The catalog started as a result of multiple emails over several months in early 2008 between the authors and Dave Crotty.  Each person recognized that the history and development of this new area of philately was being lost to time and memory and that a comprehensive catalog was a necessity. The email conversations accentuated each person's particular area of expertise and interest in addition to their general interest in Customized Postage.

Charles M. Gore, a retired engineer and long time collector of stamps and coins, focused on devising the catalog numbering system.  The creation of the catalog numbering system posed many problems as there was no definitive way to determine what had been produced.  This was due to the propriety nature of the new postage and the need to keep sales and production techniques confidential during the trial periods and the fact that not all variations offered for sale were known to be sold. To overcome this problem, Charles purchased thousands of used stamps, consulted with the co-authors and examined offerings from dealers and collectors. These stamps revealed many surprises as well as provide a good overview of the stamps available to collectors.

The numbering system he devised is one that mirrors the methodology of coin collectors who collect by die varieties. The catalog number is created by a series of numbers and letters to describe the stamp attributed in greater detail as the number is expanded. This system allows one to create the catalog number in as great a detail as one desires.  In this system, a partial number can be as useful to a collector as a completely detailed number.

An example of this idea familiar to most would be State Quarters.  State Quarters can be collected by year; by year and mint mark; by year, state, and mint mark or by year, state, mint mark and condition. This choice is up to the collector. While such coins can easily be listed in a table or column format, such a luxury is not possible with Customized Postage due to the many known and unknown varieties that have been created.

The numbering system works as follows:  The first two letters refer to the vendor: ZA for Zazzle. Next is a number that specifies the basic design format that includes size and orientation. The next letter specifies the rate period; for example A is the 37 cent first class postage rate period. B is the 39 cent rate period. The next number specifies the characteristics of the stamp including printing variations that were made during a specific rate period. Following this is a letter representing the denomination as selected from a rate period table. 

A number such as ZA2A3a is used to describe a Zazzle stamp, 39 x 64 mm in size with portrait orientation created during the 39 cent rate period.  It is the third type listed in the catalog and has a denomination of 24 cents. Additional information can be added by expanding the number further.

The use of this system allows a collector to classify and create a catalog number for stamps in his collection. The system allows for the easy addition of new varieties without the need to revise the current listings. In addition, the number can be deconstructed as was done above.  The catalog also has a reverse lookup feature to speed the process.

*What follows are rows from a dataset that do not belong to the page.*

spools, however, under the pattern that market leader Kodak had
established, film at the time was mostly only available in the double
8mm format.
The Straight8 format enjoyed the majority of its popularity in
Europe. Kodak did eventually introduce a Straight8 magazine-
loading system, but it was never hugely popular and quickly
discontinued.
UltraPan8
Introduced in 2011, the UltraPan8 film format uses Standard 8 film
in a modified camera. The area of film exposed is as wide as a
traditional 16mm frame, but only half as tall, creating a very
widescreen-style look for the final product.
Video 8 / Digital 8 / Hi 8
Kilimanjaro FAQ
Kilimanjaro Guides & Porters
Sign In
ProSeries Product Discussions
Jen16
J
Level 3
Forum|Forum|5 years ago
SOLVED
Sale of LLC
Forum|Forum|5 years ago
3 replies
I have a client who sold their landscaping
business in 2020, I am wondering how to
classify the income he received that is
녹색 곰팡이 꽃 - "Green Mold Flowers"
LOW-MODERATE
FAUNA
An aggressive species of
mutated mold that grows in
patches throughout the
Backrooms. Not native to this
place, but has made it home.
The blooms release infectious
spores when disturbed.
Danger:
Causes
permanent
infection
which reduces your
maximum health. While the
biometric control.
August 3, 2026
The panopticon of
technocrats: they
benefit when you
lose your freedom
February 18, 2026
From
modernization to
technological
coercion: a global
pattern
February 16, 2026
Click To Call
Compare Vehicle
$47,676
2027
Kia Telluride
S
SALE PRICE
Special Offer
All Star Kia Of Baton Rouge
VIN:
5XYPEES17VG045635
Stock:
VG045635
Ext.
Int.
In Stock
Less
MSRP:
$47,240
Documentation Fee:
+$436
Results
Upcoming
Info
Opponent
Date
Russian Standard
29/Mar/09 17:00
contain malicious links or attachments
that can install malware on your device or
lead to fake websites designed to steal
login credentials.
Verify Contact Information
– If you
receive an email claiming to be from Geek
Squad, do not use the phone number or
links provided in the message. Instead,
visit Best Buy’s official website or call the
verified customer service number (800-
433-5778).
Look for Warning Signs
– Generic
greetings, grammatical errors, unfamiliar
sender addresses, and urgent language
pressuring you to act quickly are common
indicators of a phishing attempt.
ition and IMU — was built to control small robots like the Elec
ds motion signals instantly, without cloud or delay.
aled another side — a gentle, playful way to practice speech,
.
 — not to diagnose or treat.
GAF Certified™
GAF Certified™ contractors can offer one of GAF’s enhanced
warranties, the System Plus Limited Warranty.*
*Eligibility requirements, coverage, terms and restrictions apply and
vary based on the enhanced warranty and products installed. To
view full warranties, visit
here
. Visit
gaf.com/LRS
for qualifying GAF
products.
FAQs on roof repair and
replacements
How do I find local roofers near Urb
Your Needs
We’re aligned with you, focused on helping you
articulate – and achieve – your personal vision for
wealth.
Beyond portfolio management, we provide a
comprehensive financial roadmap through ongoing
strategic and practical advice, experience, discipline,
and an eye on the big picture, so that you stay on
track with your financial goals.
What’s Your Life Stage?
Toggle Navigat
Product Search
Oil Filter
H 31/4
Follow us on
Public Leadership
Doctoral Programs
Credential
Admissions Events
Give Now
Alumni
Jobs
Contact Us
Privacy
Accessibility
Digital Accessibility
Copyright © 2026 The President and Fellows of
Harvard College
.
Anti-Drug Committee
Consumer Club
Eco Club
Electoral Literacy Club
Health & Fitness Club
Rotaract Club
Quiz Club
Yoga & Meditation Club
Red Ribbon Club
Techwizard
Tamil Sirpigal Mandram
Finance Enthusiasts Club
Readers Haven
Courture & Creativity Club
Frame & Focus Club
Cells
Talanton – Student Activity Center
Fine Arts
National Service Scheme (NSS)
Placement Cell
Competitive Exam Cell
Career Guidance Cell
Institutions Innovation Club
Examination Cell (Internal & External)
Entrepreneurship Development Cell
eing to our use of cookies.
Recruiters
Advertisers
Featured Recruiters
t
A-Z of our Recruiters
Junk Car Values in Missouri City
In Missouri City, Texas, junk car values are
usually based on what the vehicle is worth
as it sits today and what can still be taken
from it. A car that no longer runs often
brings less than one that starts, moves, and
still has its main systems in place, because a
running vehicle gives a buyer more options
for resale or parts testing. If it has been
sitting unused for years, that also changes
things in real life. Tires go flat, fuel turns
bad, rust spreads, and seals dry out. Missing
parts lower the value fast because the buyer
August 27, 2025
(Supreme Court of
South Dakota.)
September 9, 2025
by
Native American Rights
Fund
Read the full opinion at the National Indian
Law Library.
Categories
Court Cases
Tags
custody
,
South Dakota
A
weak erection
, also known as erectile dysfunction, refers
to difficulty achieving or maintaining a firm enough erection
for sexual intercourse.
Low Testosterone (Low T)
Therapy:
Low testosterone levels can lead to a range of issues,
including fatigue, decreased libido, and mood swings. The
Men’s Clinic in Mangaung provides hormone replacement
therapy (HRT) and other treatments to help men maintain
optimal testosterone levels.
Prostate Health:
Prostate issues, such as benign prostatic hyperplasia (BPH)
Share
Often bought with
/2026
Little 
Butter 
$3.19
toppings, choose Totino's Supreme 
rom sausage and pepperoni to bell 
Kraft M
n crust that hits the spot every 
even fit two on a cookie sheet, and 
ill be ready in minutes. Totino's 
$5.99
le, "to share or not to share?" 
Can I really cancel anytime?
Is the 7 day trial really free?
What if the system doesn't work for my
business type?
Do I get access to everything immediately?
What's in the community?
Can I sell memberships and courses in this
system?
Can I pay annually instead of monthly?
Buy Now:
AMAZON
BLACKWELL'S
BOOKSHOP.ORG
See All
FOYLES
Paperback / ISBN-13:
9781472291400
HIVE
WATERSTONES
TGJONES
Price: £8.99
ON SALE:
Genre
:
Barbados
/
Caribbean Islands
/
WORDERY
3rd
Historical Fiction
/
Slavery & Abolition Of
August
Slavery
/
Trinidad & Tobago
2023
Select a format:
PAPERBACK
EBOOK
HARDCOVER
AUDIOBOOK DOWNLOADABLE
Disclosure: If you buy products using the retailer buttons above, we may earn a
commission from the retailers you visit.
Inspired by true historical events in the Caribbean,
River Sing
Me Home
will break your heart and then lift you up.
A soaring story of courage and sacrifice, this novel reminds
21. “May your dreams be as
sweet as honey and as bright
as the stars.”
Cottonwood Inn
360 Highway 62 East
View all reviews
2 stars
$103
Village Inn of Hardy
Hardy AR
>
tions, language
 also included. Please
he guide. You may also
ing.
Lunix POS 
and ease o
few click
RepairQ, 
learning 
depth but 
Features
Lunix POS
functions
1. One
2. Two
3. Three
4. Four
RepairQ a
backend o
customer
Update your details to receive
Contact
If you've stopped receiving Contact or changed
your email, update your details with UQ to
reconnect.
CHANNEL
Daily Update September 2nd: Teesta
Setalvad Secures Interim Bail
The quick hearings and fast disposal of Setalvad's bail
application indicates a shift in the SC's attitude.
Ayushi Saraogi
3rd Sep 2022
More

Otto E. Bergman (AKA WGP), a well known author about personal postage, has been instrumental in proofing the data presented in the catalog. His knowledge and guidance during the catalog numbering has averted many pitfalls. Otto has extensive research and documentation of corporate history that has been acquired from public and private sources. Explanatory and informational links are being added to types in the manner he feels most appropriate.  He is also providing images of special stamps and full sheets from his own personal collection. This work had to wait until the basic catalog types had been determined.

Joann Lenz, author, researcher, collector and APS Director, has concentrated on the actual physical documentation of most new issues. From the very first day of PhotoStamps by stamps.com, Joann has purchased and used in the mails many of the major types provided by known and obscure vendors. Joann has extensive documentation regarding her purchases including scans of individual stamps as well as full sheets. She is also providing data, commentary and images to accompany the basic catalog type.

The catalog is an ongoing project. Stamps produced by Pitney Bowes should be completed by the end of September 2010. A complete revision of the stamps.com listings will follow to bring them into compliance with the new listing format.